Does it list hardware requirements (RAM and disk size), example commands, toy data, example output, screenshots/recordit’s
- Continuous integration status
- Does it have a LICENSE
- Does it have a CONTRIBUTING doc
- Does it have tests
- Does it have a Dockerfile
- Does it have badges
If you’re a software developer and considering incorporating one of a number of competing technologies you can perform internal benchmarks with your use cases and data.

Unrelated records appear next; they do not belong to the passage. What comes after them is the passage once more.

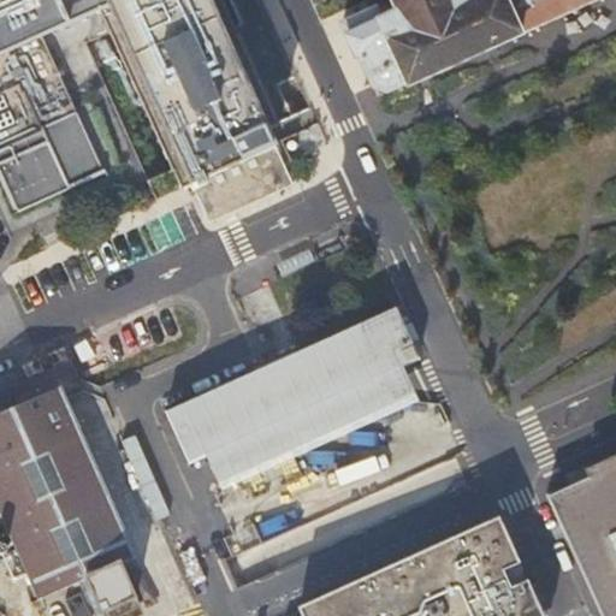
[(278,124),(234,27),(221,0),(0,0),(0,178),(13,211),(17,209),(18,213),(59,195),(105,175),(43,37),(101,10),(183,189),(190,185),(194,191),(202,188),(215,215),(250,200),(283,184),(268,150),(277,147),(268,129),(278,124)]
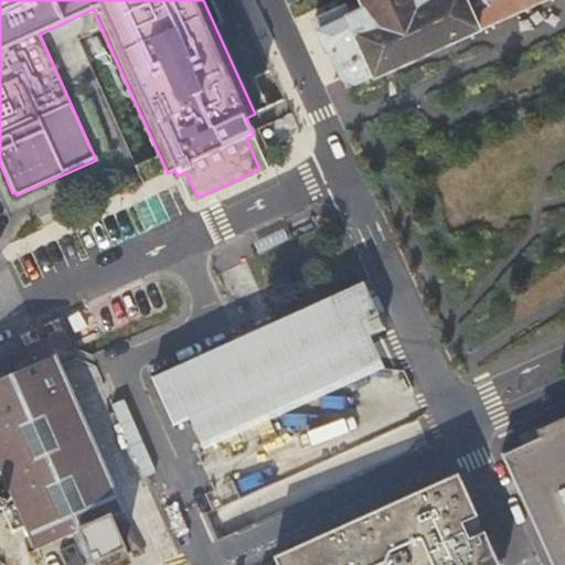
[(211,0),(221,21),(214,24),(255,113),(268,106),(255,77),(273,70),(241,0),(211,0)]
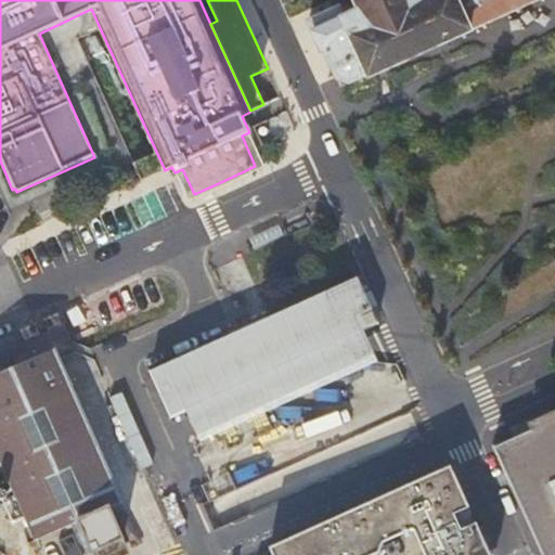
[(353,0),(357,4),(341,11),(337,1),(306,15),(321,49),(324,48),(337,76),(350,81),(366,74),(369,76),(536,0),(353,0)]
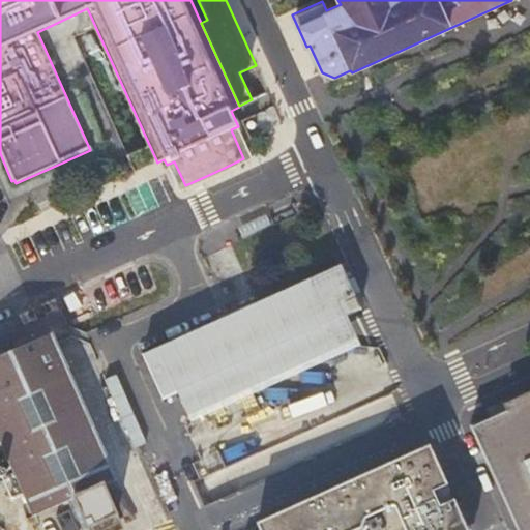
[(143,353),(164,399),(193,386),(336,321),(364,307),(344,262),(245,307),(143,353)]
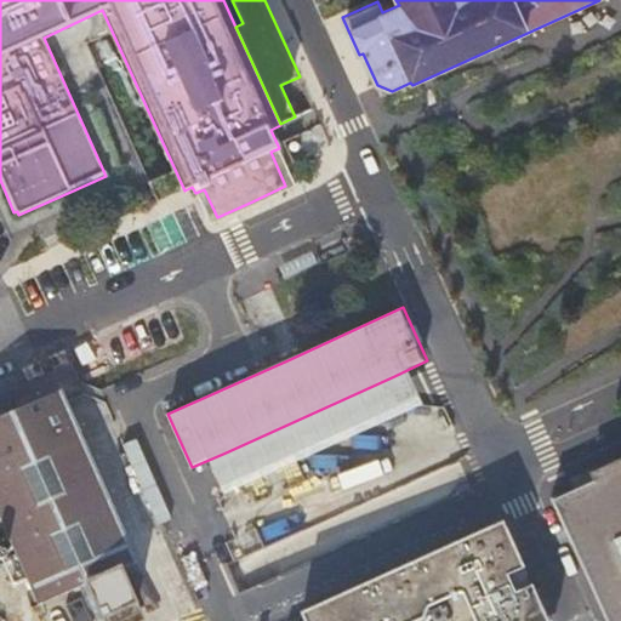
[(394,376),(226,453),(238,480),(406,404),(394,376)]
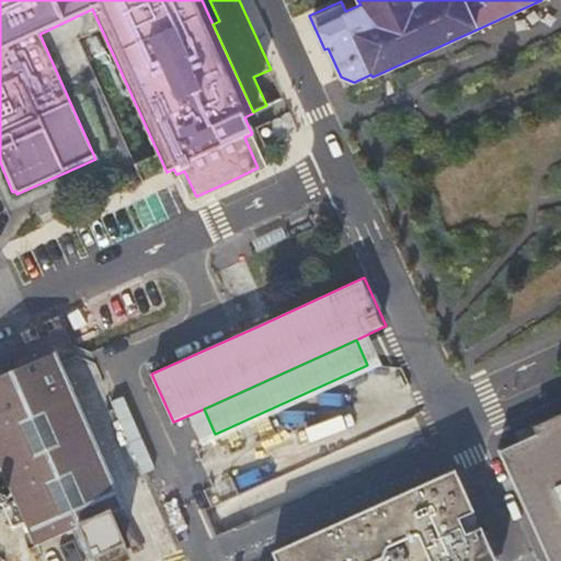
[(79,528),(93,559),(125,545),(112,514),(124,507),(56,354),(0,378),(0,465),(36,547),(79,528)]
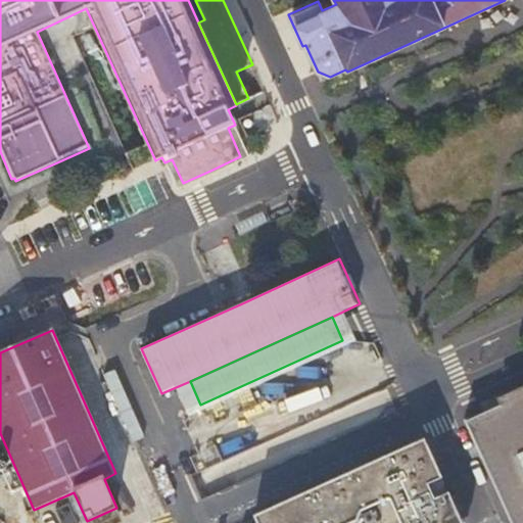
[(465,422),(511,522),(522,522),(522,395),(489,411),(465,422)]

If you’re using R there is different levels of magnification that a benchmark can provide. For a macro analysis (when computation is more intensive) you should use the rbenchmark package. For microscopic timing comparisons (e.g. nanoseconds elapsed) use the microbenchmark package
Sometimes other consortium's will have already done the bench-marking for you (for example “The Assemblathon”) . Nonetheless, one should be aware of hidden, or motivated biases trying to make unfair comparisons (use cases for which one tool clearly has an advantage). Also understand that testers could have been making an honest attempt at a fair test but made misunderstandings which lead to invalid results. Therefore it’s important to perform your own internal benchmarking and hold others benchmarks to an open standard of repeatability and verification.
Ultimately choosing a software solution comes down to the requirements of your project (the timeline, budget, and so forth), how willing are you to be on the cutting-edge (risk tolerance), and how capable team-members will be able to master these solutions based on their skill levels (internal skill set). Then, test out the solutions before fully committing. This job can be given to the prototyper role on your team; the person who likes experimenting/investigating new software.